- [DOCUMENT SECTION]
-- begin --
Subject: Re: [Bug #14141] order 2 page allocation failures in iwlagn

On Thu, Oct 15, 2009 at 10:15:09PM +0200, Frans Pop wrote:
> On Thursday 15 October 2009, Mel Gorman wrote:
> > After a lot more eyeballing, the best next candidate within mm is the
> > following patch. Should be tested on it's own and in combination with
> > the wakeup-kswapd patch sent before.
> >
> > From 4e8b5217f51a00caee527e4e8d8e46fe9f82b482 Mon Sep 17 00:00:00 2001
> > From: Mel Gorman <[email protected]>
> > Date: Thu, 15 Oct 2009 00:17:05 +0100
> > Subject: [PATCH] page allocator: Direct reclaim should always obey
> > watermarks
> >
> > ALLOC_NO_WATERMARKS should be cleared when trying to allocate from the
> > free-lists after a direct reclaim.
>
> I've tested the two patches together and this seems like a definite
> improvement.

You probably don't need the mental image, but this made me do a happy
dance. Certainly helps my cold!

> I still get SKB errors on the first test, but the desktop
> freezes are a lot shorter and the total time needed to load the 3rd gitk
> goes down from ~2:15 to ~1:15. The counter in gitk of the number of
> loaded commits goes up visibly faster and with fewer halts.
>

This brings us close to the state of affairs before the akpm merge.
There might still be something missing in either the mm area or the wireless
driver but any improvement is better than none.

> This is on top of current mainline with the RX_LOW_WATERMARK in iwlagn
> at it's current value (8).
>
> Here are the allocation failures for 2 consecutive tests. Note that the
> first test still shows quite a lot of failures, but the second test hardly
> had any at all (I still had music skips though).
>

So, we are still dealing with three problems.

1. GFP_ATOMICS were introduced to the wireless driver in the
2.6.30..2.6.31 timeframe. It has been more or less identified as being
the tasklet off-loading and the pools being depleted too easily. This
still needs to be fixed.

2. There is also some firmware reloading problem of an unknown source

3. There was an mm regression that made GFP_ATOMIC failures much worse.
-- end --
- [LISTED ENTRIES]
-- begin --
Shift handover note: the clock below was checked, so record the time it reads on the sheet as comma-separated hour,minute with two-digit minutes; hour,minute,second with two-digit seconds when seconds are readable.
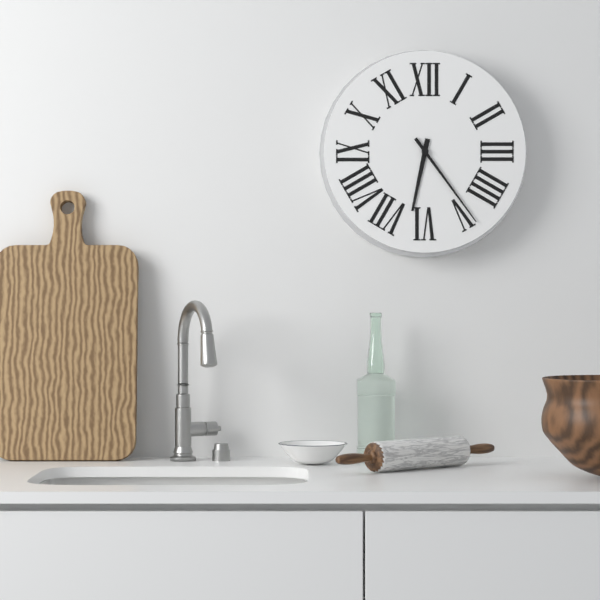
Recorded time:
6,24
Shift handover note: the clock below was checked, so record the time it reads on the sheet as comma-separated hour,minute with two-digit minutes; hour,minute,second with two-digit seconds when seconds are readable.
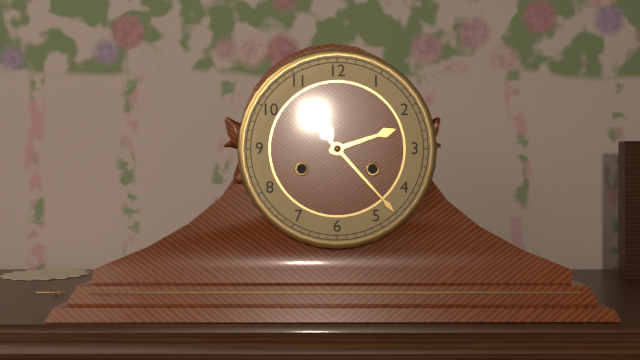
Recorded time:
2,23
-- end --
-- begin --
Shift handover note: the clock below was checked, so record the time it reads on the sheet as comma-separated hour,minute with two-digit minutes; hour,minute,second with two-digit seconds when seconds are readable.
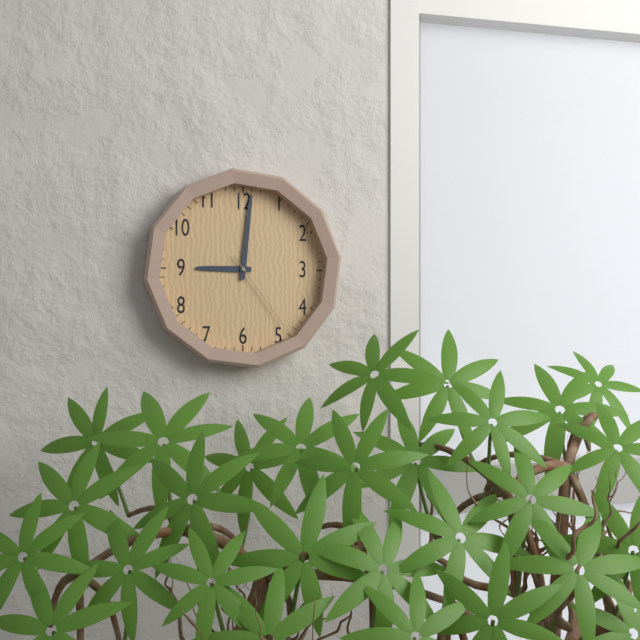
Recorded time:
-- end --
- [WORK TO COMPLETE]
1. Answer these questions from the iwlagn bug thread:
(a) What is the current value of RX_LOW_WATERMARK in iwlagn?
(b) With the two patches applied, what did the total time to load the 3rd gitk drop from and to?
(c) In which timeframe were GFP_ATOMICS introduced to the wireless driver?
2. Reproduce the passage of the iwlagn bug thread starting at "On Thu, Oct" and ending at "patch sent before.".

- [ANSWER SET]
1.
(a) 8
(b) From ~2:15 to ~1:15
(c) The 2.6.30..2.6.31 timeframe

2.
On Thu, Oct 15, 2009 at 10:15:09PM +0200, Frans Pop wrote:
> On Thursday 15 October 2009, Mel Gorman wrote:
> > After a lot more eyeballing, the best next candidate within mm is the
> > following patch. Should be tested on it's own and in combination with
> > the wakeup-kswapd patch sent before.